Contraceptive pill could be making you go bald, says doctor

‘Young women are suffering an epidemic of hair loss’

bald baldness contraception contraceptive hair loss health pill

Girls on the pill are at risk of going bald, a doctor has warned.

A leading scientist has claimed women are unaware they might be losing hair because of contraceptive pills.

Dr. Lara Briden, a leading hormone expert and naturopath, told the Daily Mail: “Young women are suffering an epidemic of hair loss, and it’s time for some straight-talk about why it’s happening.

“My patients are losing piles of hair – they see it on their brushes, and they see it all over the floor and they’re not imagining things.

“Their hair parts are growing wider and wider, and their ponytails are growing smaller and smaller.

“Previous generations did not suffer the epidemic of female hair loss we’re seeing now.

“The thing that has changed is that more women today use more hormonal birth control, and they’ve started it at a younger age.”

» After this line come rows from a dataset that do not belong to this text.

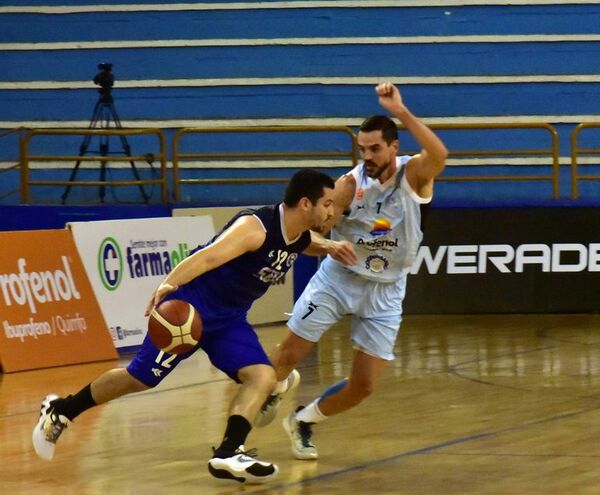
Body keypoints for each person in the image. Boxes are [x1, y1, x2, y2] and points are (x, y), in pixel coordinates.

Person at [32, 169, 357, 484]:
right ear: (305, 204)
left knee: (263, 375)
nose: (332, 211)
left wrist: (329, 246)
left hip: (229, 319)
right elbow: (208, 258)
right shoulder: (254, 228)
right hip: (191, 313)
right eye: (327, 204)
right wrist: (168, 284)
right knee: (139, 379)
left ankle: (230, 452)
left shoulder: (298, 235)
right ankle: (62, 409)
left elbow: (304, 243)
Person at [255, 82, 448, 460]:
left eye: (376, 148)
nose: (368, 155)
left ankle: (303, 420)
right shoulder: (346, 186)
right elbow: (311, 233)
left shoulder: (414, 176)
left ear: (395, 147)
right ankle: (239, 439)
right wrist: (325, 242)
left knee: (363, 386)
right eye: (363, 149)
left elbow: (440, 153)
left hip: (387, 288)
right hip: (339, 279)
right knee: (287, 355)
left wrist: (402, 111)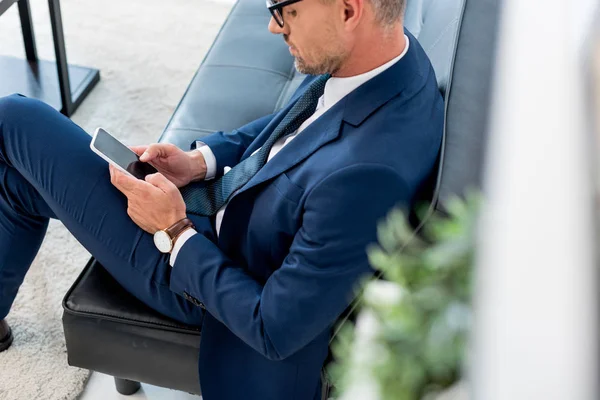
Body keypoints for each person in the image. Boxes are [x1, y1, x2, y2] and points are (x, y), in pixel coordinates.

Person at [0, 0, 443, 398]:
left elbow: (273, 327)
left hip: (207, 279)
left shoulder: (364, 177)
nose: (274, 28)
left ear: (349, 11)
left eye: (286, 11)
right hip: (221, 211)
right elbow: (298, 125)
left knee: (17, 118)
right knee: (14, 182)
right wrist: (199, 162)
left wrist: (173, 231)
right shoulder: (393, 61)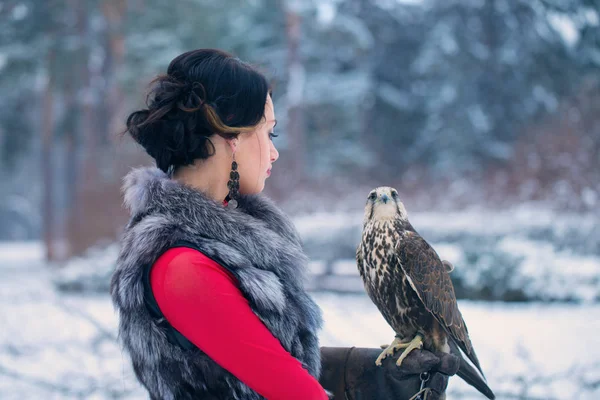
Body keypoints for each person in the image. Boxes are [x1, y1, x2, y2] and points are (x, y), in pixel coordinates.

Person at [110, 49, 459, 400]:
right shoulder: (185, 267)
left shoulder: (208, 250)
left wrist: (353, 371)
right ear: (231, 136)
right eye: (269, 134)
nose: (274, 153)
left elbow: (243, 360)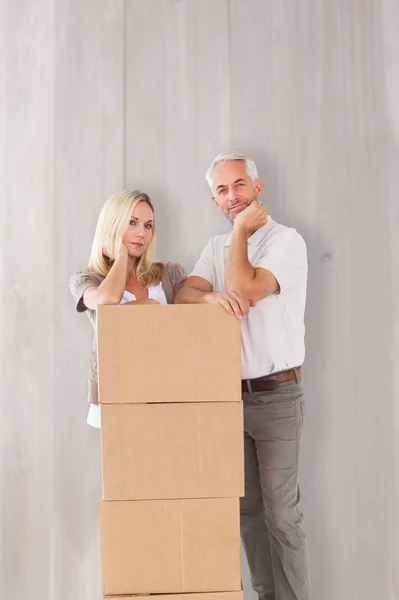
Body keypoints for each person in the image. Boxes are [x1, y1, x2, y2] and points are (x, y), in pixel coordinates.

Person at [175, 152, 309, 600]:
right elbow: (183, 297)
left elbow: (245, 288)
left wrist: (238, 234)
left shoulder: (286, 242)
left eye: (238, 185)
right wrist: (212, 300)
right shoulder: (215, 249)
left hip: (277, 397)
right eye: (221, 190)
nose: (231, 196)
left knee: (282, 516)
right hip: (228, 400)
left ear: (257, 189)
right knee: (248, 513)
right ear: (214, 200)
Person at [69, 189, 187, 428]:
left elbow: (187, 321)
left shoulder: (170, 272)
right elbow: (106, 301)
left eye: (148, 226)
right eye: (131, 223)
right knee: (125, 464)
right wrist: (121, 254)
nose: (141, 233)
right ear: (111, 225)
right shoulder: (86, 279)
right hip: (117, 389)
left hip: (167, 387)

Dr. Briden attributes this loss of hair to young women’s use of birth control pills. She said: “Birth control causes hair loss if it contains a progestin – a synthetic version of progesterone – with a high androgen index.

“Progestins with a high androgen index act like testosterone in the body – they shrink hair follicles, so they thin hair much like testosterone does in men.

“It’s sad, and it’s such an avoidable problem. If only more women and doctors were aware of it.”

The news comes soon after warnings earlier this week that dry shampoo could be causing baldness in women.


The American Hair Loss Association weighed in on the issue in 2010, saying: “It is imperative for all women especially for those who have a history of hair loss in their family to be made aware of the potentially devastating effects of birth control pills on normal hair growth.”

This isn’t the only risk associated with the pill in recent weeks: some types can increase the user’s risk of a blood clot, with contraceptive brand Rigevadon being attributed to the death of a 21-year-old in Tamworth earlier this year.

The pill’s effectiveness has also recently been brought into question, after detox brand BooTea came under fire for failing to properly inform customers that their diet can stop the pill working entirely.

The Hair Loss Association recommends non-hormonal methods of birth control such as condoms, implants or diaphragms to avoid unwanted hair loss.